Copy the podcast transcript word for word, from "It’s funny how" to "with 17 hours.", inclusive.

SUPPLIED TEXT>
##########

Organic. Peach, Mango.

[Ming Johanson]

Organic. Peach, Mango. Yeah. From Majesty, Majesty’s.

[Kira Carlin]

Majesteas.

[Ming Johanson]

Spelt with ‘Teas’ on the end.

[Kira Carlin]

You got this from a market, didn’t you?

[Ming Johanson]

I did. So I got this from Manning Markets in Perth. For those listening in Perth and everybody else in the rest of the country and world who wants to come travel. You know, just a quick trip on a plane to Perth, the most isolated city in the world.

[Kira Carlin]

It’s funny how every West Australian knows that.

[Ming Johanson]

Yeah, yeah, yeah. So one of my good friends, Nick Myers, who is in the UK at the moment and Hi Nick, if you’re listening to this, he has flown over to the UK from the US and we were talking about travel times and how he can’t remember how he coped with a 17 hour flight to Australia.

[Kira Carlin]

I think he got away pretty good with 17 hours.

[Ming Johanson]

Yeah, yeah.

##########

RECORD SET>

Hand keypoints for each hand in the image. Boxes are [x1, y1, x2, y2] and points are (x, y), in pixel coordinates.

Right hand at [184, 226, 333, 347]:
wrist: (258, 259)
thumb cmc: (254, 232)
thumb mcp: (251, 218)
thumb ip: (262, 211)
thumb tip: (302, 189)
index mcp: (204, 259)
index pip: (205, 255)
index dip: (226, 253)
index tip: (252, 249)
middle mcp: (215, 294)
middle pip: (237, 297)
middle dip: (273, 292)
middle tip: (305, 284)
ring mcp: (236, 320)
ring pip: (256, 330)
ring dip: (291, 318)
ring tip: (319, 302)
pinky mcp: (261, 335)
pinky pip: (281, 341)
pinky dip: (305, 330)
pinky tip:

##########

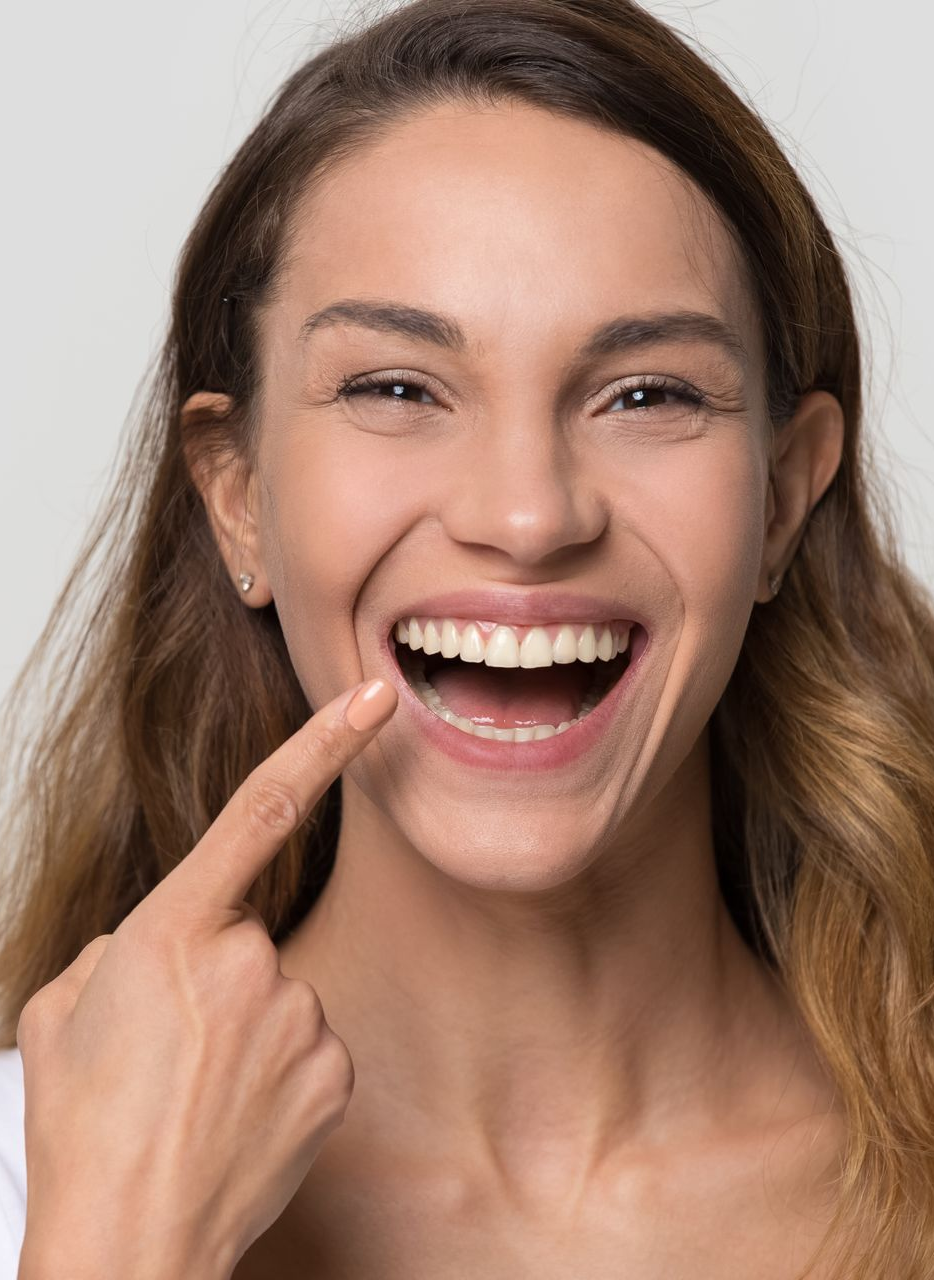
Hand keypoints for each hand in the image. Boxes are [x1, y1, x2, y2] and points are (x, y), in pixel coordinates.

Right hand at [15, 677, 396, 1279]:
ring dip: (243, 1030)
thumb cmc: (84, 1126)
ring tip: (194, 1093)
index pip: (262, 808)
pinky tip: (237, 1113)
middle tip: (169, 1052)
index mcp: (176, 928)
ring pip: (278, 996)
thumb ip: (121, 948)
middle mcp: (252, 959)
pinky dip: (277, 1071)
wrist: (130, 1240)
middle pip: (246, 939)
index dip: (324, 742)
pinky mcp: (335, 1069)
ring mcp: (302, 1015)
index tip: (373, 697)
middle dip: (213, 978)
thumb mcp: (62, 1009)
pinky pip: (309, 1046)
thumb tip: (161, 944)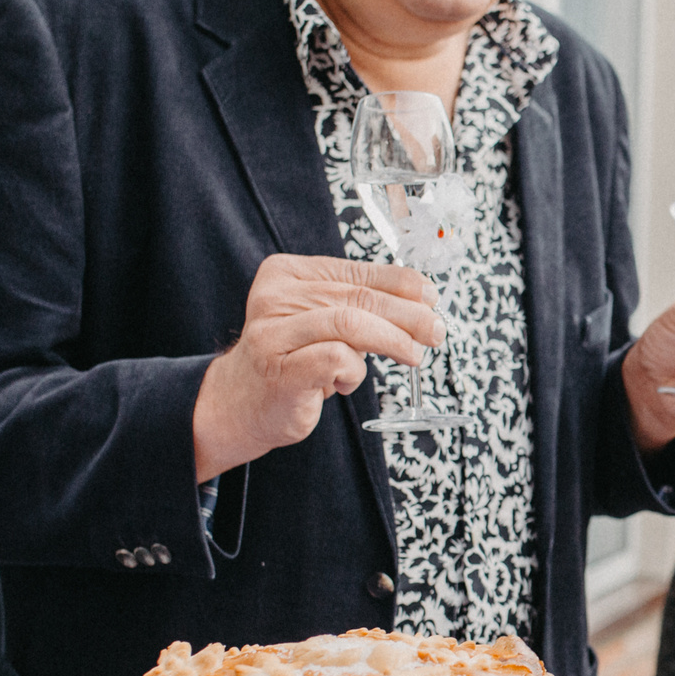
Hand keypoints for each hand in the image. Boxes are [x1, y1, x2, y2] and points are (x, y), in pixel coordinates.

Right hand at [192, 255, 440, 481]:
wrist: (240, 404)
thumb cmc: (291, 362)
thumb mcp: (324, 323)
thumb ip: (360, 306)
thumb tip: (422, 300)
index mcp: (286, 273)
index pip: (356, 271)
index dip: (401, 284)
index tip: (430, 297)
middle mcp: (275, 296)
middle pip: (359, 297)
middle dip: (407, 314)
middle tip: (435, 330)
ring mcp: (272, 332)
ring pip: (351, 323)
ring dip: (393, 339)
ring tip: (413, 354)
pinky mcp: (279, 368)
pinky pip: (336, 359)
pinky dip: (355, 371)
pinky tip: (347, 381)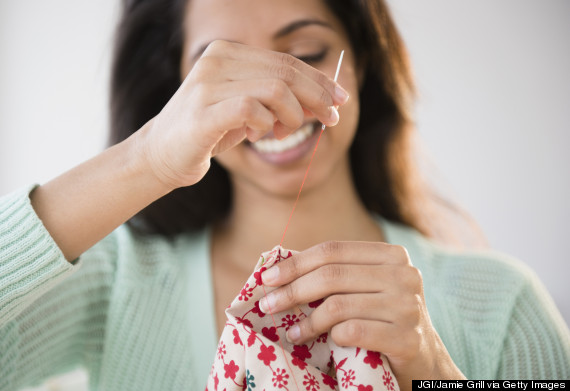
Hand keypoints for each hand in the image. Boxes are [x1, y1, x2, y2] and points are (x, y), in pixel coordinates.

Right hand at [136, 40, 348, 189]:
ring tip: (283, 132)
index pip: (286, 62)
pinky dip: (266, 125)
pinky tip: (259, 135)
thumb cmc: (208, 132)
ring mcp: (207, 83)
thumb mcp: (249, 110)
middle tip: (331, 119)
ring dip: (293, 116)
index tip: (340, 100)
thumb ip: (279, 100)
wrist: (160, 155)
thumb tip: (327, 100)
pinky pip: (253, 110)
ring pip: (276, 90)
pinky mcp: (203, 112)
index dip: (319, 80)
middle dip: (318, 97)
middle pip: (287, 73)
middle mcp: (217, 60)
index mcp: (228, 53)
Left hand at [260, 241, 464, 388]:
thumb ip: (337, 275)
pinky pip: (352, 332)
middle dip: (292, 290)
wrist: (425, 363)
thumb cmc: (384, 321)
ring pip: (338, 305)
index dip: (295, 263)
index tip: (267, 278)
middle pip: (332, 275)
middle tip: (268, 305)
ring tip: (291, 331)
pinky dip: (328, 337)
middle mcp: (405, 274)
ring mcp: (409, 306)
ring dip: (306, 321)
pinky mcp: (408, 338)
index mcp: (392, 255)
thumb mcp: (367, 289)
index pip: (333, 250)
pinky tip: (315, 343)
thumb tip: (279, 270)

##########

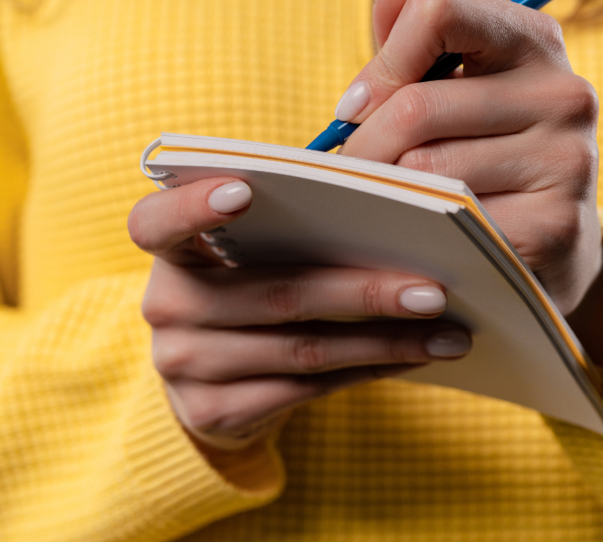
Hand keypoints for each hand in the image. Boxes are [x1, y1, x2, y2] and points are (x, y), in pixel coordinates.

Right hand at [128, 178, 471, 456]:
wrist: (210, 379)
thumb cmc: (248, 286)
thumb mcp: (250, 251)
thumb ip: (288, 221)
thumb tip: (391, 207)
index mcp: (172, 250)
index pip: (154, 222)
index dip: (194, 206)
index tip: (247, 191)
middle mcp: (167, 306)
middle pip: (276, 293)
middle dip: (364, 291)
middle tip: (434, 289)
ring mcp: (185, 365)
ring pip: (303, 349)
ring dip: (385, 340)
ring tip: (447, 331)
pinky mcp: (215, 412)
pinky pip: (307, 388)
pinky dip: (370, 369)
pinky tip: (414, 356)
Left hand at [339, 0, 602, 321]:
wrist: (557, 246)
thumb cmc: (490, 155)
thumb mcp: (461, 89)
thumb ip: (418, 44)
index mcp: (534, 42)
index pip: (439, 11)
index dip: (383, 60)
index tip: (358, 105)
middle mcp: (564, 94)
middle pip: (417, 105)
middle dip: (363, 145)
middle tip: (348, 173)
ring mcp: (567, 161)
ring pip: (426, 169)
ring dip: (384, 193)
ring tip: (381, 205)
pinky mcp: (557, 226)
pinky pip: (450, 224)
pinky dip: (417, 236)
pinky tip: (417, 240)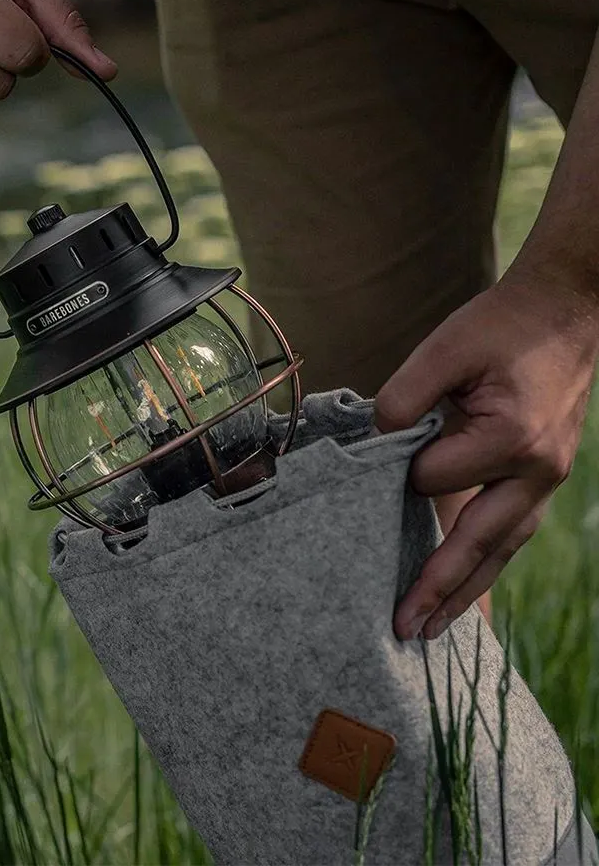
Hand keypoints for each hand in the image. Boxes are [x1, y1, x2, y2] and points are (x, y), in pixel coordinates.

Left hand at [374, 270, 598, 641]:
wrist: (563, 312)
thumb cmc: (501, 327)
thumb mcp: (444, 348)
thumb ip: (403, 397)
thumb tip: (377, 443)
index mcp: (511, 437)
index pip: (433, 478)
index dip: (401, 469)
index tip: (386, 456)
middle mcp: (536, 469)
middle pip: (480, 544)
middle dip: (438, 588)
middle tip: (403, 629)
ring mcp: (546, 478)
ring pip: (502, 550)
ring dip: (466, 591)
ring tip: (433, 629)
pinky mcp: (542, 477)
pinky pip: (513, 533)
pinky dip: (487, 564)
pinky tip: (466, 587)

##########

SOLUTION TO THE PROBLEM>
It’s funny how every West Australian knows that.

[Ming Johanson]

Yeah, yeah, yeah. So one of my good friends, Nick Myers, who is in the UK at the moment and Hi Nick, if you’re listening to this, he has flown over to the UK from the US and we were talking about travel times and how he can’t remember how he coped with a 17 hour flight to Australia.

[Kira Carlin]

I think he got away pretty good with 17 hours.